TASK INSTRUCTIONS »
Strip the pictures and reproduce the rest of the listing exactly.

AVAILABLE RECORDS »

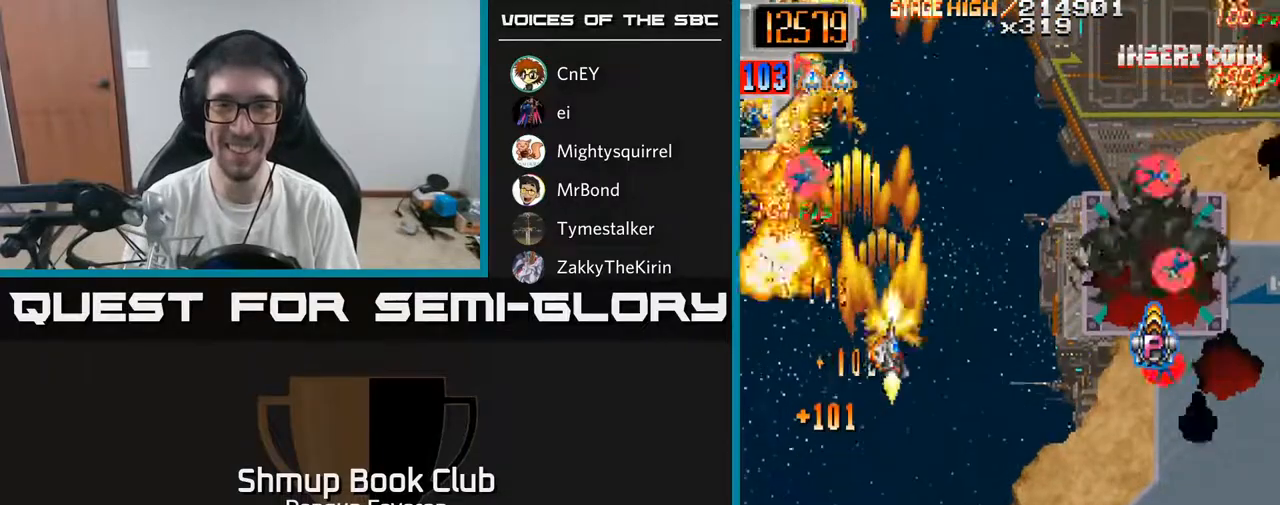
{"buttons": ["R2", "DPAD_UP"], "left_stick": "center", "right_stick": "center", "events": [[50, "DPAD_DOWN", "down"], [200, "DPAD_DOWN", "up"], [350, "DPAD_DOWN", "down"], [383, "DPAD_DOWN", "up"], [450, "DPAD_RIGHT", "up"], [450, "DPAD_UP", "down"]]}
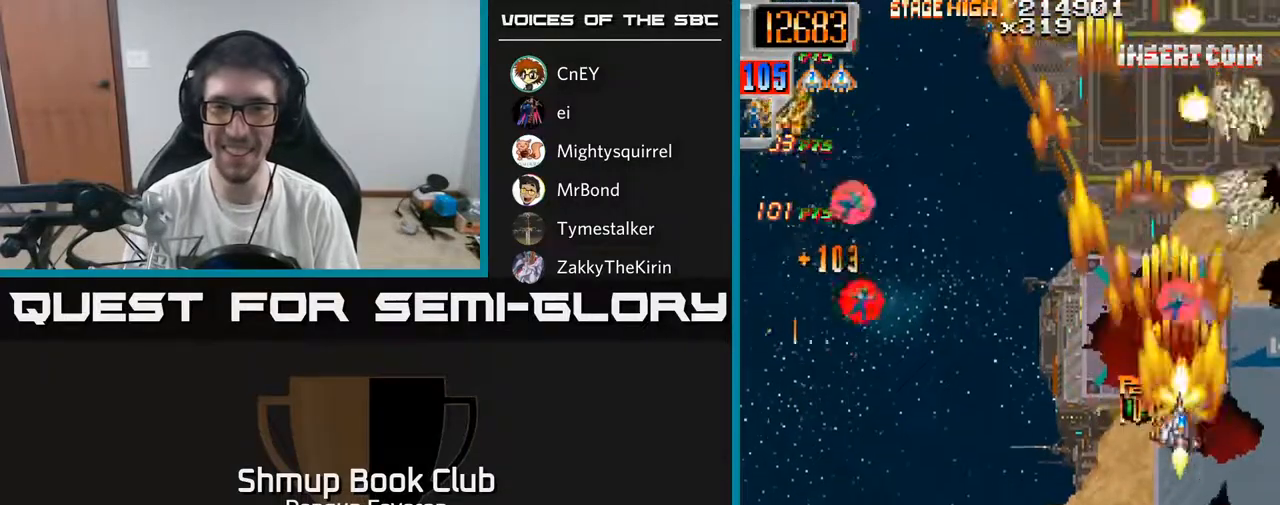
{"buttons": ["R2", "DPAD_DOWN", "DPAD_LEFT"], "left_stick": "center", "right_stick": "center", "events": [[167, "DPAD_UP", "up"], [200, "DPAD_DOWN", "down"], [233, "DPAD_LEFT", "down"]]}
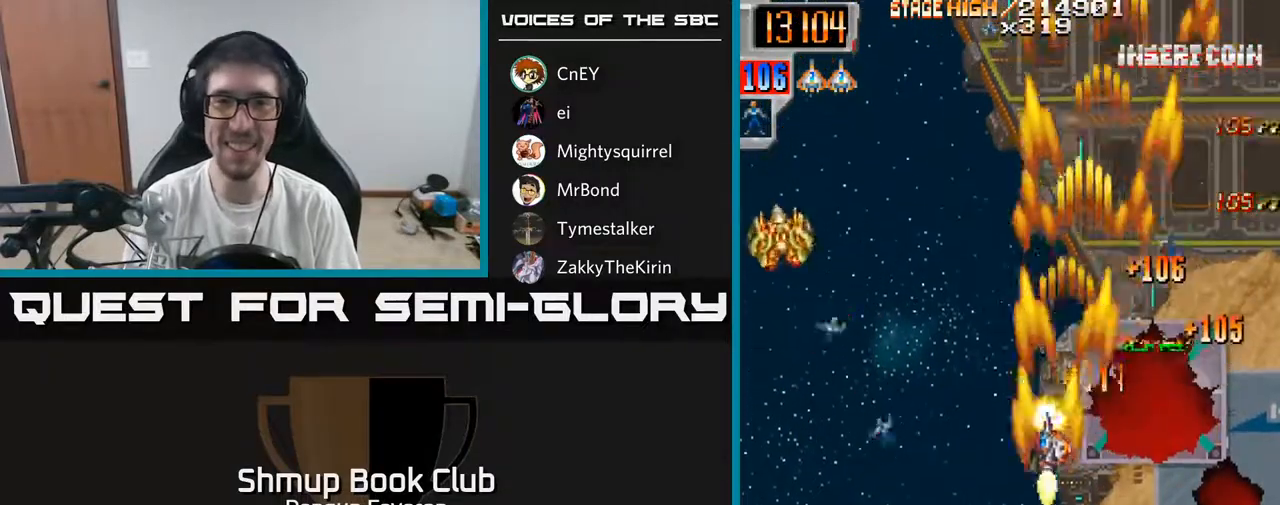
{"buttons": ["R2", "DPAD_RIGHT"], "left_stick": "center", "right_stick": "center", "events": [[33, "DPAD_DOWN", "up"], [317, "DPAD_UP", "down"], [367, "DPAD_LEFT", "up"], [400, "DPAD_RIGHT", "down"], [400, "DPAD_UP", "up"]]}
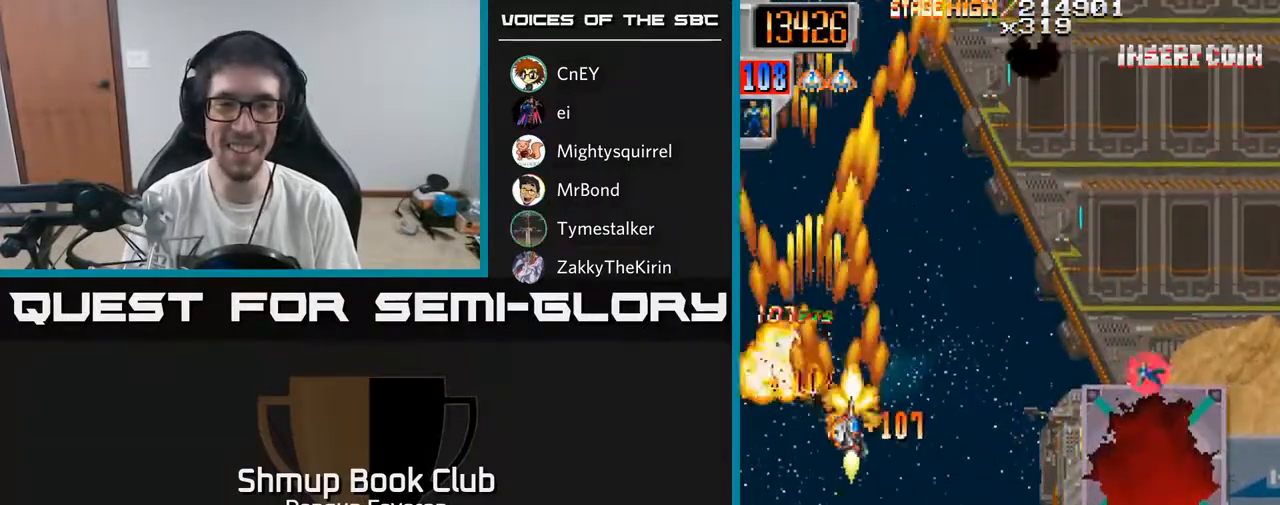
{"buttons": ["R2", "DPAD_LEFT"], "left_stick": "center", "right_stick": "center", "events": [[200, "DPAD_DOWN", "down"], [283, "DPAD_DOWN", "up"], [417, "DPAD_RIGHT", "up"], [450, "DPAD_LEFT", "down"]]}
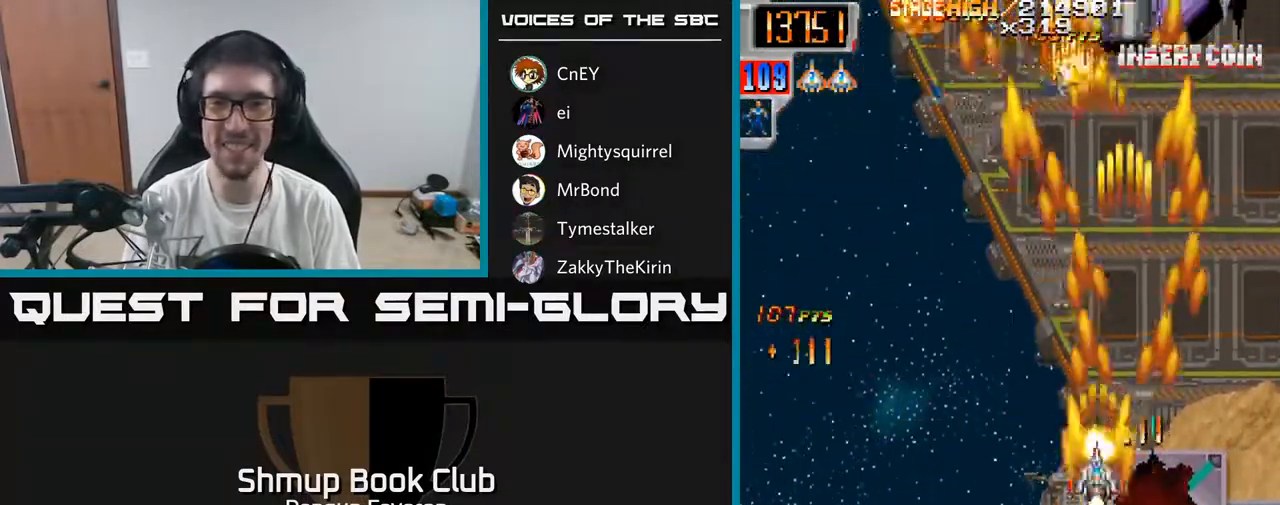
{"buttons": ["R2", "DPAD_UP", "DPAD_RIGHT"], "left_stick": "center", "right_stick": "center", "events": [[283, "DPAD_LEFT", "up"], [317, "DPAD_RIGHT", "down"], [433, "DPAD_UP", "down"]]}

RESULT OF THIS TASK »
{"buttons": ["R2", "DPAD_UP"], "left_stick": "center", "right_stick": "center", "events": [[50, "DPAD_DOWN", "down"], [200, "DPAD_DOWN", "up"], [350, "DPAD_DOWN", "down"], [383, "DPAD_DOWN", "up"], [450, "DPAD_RIGHT", "up"], [450, "DPAD_UP", "down"]]}
{"buttons": ["R2", "DPAD_DOWN", "DPAD_LEFT"], "left_stick": "center", "right_stick": "center", "events": [[167, "DPAD_UP", "up"], [200, "DPAD_DOWN", "down"], [233, "DPAD_LEFT", "down"]]}
{"buttons": ["R2", "DPAD_RIGHT"], "left_stick": "center", "right_stick": "center", "events": [[33, "DPAD_DOWN", "up"], [317, "DPAD_UP", "down"], [367, "DPAD_LEFT", "up"], [400, "DPAD_RIGHT", "down"], [400, "DPAD_UP", "up"]]}
{"buttons": ["R2", "DPAD_LEFT"], "left_stick": "center", "right_stick": "center", "events": [[200, "DPAD_DOWN", "down"], [283, "DPAD_DOWN", "up"], [417, "DPAD_RIGHT", "up"], [450, "DPAD_LEFT", "down"]]}
{"buttons": ["R2", "DPAD_UP", "DPAD_RIGHT"], "left_stick": "center", "right_stick": "center", "events": [[283, "DPAD_LEFT", "up"], [317, "DPAD_RIGHT", "down"], [433, "DPAD_UP", "down"]]}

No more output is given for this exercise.